▶ **Page extract**:
# The Prosperity Gospel



## Blueridge Believer (Dec 20, 2007)

The Prosperity Gospel — Wilderness Road Baptist

Our pastor posted this this morning on our webpage. It stirred my soul. Hope it is a blessing to you.


----------



## puritan lad (Dec 20, 2007)

Outstanding. Oh how this needs to be shared...


----------



## Reformed Covenanter (Dec 20, 2007)

BTW, good website.


----------



## Blueridge Believer (Dec 20, 2007)

Daniel Ritchie said:


> BTW, good website.




Thank you brother Daniel. Brother walters has been working feverishly on it for some time.


----------



## Pergamum (Dec 20, 2007)

Cool website! 

How far are ytou all from the COld Harbor battle site, I have a church there that supports me. Maybe you two could fellowship (similar doctrines).


----------



## Blueridge Believer (Dec 20, 2007)

Pergamum said:


> Cool website!
> 
> How far are ytou all from the COld Harbor battle site, I have a church there that supports me. Maybe you two could fellowship (similar doctrines).



I thinks we're about 4 hours away from Cold Harbor brother. Isn't it next to Richmond? I know that both of my great great grandfathers were there during that great battle. They were in the 45th and 60th Va infantry. Amazingly, both lived through it.


----------



## Pergamum (Dec 20, 2007)

Ha, they lived though that battle because they didn't fight under Grant the butcher! Ha. Thousands dead within just a few minutes of foolish headlong assault against entrenched soldiers.



Look up Ron Staley ronstaley1 at verizon dot net ......he is a grace pastor near you. A great guy and a great encourager.


----------



## Pilgrim (Dec 21, 2007)

Pergamum said:


> Ha, they lived though that battle because they didn't fight under Grant the butcher! Ha. Thousands dead within just a few minutes of foolish headlong assault against entrenched soldiers.
> 
> 
> 
> Look up Ron Staley ronstaley1 at verizon dot net ......he is a grace pastor near you. A great guy and a great encourager.



I heard brother. Staley preach at a Bible conference in Louisiana about 4 years ago. I think he is a regular at the St. Louis conference.


----------

▶ **Dataset entries**:
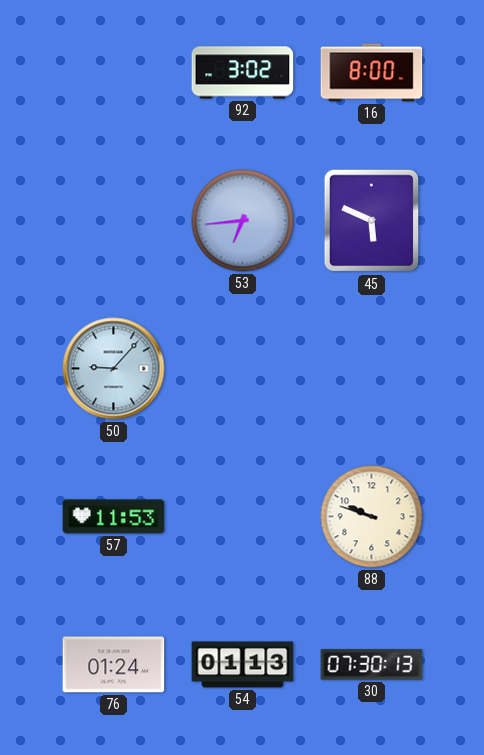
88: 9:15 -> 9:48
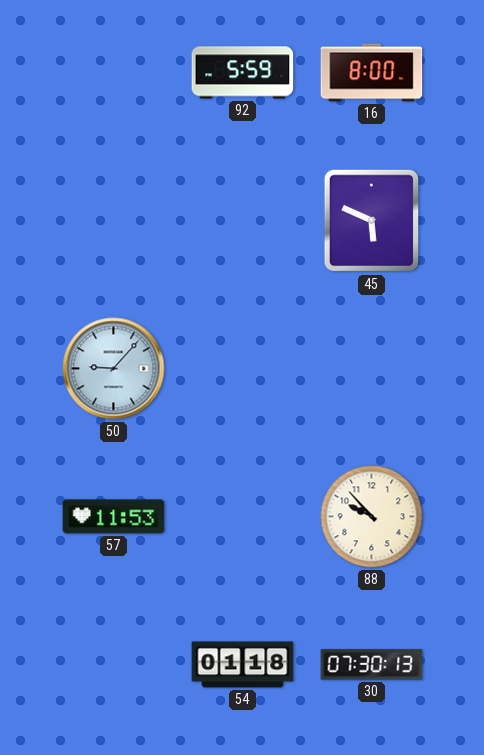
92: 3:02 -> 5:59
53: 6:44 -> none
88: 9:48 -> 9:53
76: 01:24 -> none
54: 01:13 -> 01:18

▶ **Your objective**:
For each statement, say yes or no according to the prosperity gospel thread, and quote the thread's words that settle it.
1. Blueridge Believer estimates that the church is about two hours from Cold Harbor.
2. According to Blueridge Believer, both great-great-grandfathers survived the battle at Cold Harbor.
3. Blueridge Believer credits Daniel Ritchie with building the church's website.

▶ **Output**:
1. No: "I thinks we're about 4 hours away from Cold Harbor brother."
2. Yes: "Amazingly, both lived through it."
3. No: "Brother walters has been working feverishly on it for some time."